EXERCISE DATA –
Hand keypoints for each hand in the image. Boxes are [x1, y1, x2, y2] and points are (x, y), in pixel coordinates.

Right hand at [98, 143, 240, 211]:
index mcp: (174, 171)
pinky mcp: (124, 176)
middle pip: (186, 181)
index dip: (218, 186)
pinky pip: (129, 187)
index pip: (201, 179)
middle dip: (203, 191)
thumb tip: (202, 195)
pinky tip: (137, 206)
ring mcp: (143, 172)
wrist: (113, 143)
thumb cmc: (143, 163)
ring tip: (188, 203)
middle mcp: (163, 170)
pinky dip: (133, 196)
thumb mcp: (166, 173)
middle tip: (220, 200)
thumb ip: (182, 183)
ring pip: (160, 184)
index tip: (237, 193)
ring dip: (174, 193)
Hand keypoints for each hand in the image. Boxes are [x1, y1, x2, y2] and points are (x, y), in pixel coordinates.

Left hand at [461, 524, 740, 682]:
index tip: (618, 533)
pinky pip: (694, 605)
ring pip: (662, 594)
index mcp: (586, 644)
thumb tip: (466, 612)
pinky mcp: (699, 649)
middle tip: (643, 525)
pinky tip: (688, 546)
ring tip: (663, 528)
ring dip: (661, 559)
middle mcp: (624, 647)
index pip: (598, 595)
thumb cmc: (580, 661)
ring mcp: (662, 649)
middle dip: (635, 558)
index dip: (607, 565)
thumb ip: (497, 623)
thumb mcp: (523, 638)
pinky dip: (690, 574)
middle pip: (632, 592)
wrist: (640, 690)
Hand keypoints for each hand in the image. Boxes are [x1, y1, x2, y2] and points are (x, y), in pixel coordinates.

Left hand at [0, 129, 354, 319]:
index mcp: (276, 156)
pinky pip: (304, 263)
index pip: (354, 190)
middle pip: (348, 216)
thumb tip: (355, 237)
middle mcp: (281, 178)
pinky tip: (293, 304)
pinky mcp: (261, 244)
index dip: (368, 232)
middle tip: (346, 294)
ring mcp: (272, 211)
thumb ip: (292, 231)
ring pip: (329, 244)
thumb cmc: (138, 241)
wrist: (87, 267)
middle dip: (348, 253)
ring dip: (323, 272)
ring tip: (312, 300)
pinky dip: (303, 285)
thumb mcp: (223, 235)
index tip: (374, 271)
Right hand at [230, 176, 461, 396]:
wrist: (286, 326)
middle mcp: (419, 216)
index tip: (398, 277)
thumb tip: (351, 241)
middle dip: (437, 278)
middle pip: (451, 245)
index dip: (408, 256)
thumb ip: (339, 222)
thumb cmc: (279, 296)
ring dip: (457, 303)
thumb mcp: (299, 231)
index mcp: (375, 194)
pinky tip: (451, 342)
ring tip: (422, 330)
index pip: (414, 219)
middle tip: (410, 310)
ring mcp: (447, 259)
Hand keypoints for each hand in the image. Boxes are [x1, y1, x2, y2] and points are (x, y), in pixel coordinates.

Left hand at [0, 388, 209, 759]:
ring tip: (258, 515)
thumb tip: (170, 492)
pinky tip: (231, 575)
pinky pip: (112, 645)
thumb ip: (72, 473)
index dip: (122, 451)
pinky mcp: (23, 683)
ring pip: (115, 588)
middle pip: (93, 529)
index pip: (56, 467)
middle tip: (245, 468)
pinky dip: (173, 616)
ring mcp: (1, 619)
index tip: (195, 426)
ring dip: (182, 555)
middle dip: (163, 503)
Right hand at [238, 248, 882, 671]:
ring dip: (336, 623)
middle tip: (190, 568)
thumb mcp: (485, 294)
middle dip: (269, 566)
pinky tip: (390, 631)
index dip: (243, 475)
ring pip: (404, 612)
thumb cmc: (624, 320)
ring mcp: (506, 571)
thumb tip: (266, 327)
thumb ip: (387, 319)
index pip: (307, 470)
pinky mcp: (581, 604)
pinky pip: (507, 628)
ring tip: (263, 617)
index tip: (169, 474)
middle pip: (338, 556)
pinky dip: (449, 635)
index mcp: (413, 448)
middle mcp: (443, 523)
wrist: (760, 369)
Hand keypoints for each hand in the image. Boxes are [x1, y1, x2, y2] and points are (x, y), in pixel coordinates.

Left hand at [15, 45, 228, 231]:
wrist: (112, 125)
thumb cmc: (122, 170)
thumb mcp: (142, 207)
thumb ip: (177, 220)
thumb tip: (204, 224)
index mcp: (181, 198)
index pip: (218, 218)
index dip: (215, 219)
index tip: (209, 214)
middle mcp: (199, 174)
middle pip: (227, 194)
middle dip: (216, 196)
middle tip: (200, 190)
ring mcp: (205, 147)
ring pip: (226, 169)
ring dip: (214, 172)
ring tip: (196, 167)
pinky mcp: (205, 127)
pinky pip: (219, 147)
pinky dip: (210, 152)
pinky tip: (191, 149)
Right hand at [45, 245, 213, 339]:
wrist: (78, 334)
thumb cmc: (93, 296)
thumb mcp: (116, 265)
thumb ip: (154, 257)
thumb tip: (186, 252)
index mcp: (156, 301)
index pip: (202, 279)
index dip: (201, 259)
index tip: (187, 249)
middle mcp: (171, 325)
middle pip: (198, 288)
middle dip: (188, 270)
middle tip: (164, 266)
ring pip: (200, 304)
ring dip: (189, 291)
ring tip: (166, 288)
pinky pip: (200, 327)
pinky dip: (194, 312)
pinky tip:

WORK TO COMPLETE – The lines to retype, exactly and only, run from the first line of the material through the line with "middle mcp: (281, 178)".

WRITTEN SOLUTION –
Hand keypoints for each hand in the image. Boxes are [x1, y1, x2, y2] and points are (x, y), in pixel coordinates.

Right hand at [98, 143, 240, 211]:
index mcp: (174, 171)
pinky mcp: (124, 176)
middle pip: (186, 181)
index dip: (218, 186)
pinky pip: (129, 187)
index pip: (201, 179)
middle dip: (203, 191)
thumb tip: (202, 195)
pinky tip: (137, 206)
ring mcp: (143, 172)
wrist: (113, 143)
thumb cmc: (143, 163)
ring tip: (188, 203)
middle mcp: (163, 170)
pinky dip: (133, 196)
thumb mcp: (166, 173)
middle tip: (220, 200)
thumb ip: (182, 183)
ring pip: (160, 184)
index tip: (237, 193)
ring dip: (174, 193)
Hand keypoints for each hand in the image. Boxes are [x1, y1, x2, y2] and points are (x, y), in pixel coordinates.

Left hand at [461, 524, 740, 682]:
index tip: (618, 533)
pinky pip: (694, 605)
ring pip: (662, 594)
index mcp: (586, 644)
thumb tip: (466, 612)
pinky mcp: (699, 649)
middle tip: (643, 525)
pinky tip: (688, 546)
ring tip: (663, 528)
ring dip: (661, 559)
middle mcp: (624, 647)
index pip: (598, 595)
thumb cmc: (580, 661)
ring mcp: (662, 649)
middle dip: (635, 558)
index dip: (607, 565)
thumb ip: (497, 623)
thumb mcp: (523, 638)
pinky dip: (690, 574)
middle pip: (632, 592)
wrist: (640, 690)
Hand keypoints for each hand in the image. Boxes are [x1, y1, x2, y2] and points are (x, y), in pixel coordinates.

Left hand at [0, 129, 354, 319]:
index mcp: (276, 156)
pinky pip: (304, 263)
index pip: (354, 190)
middle pip: (348, 216)
thumb tip: (355, 237)
middle mcp: (281, 178)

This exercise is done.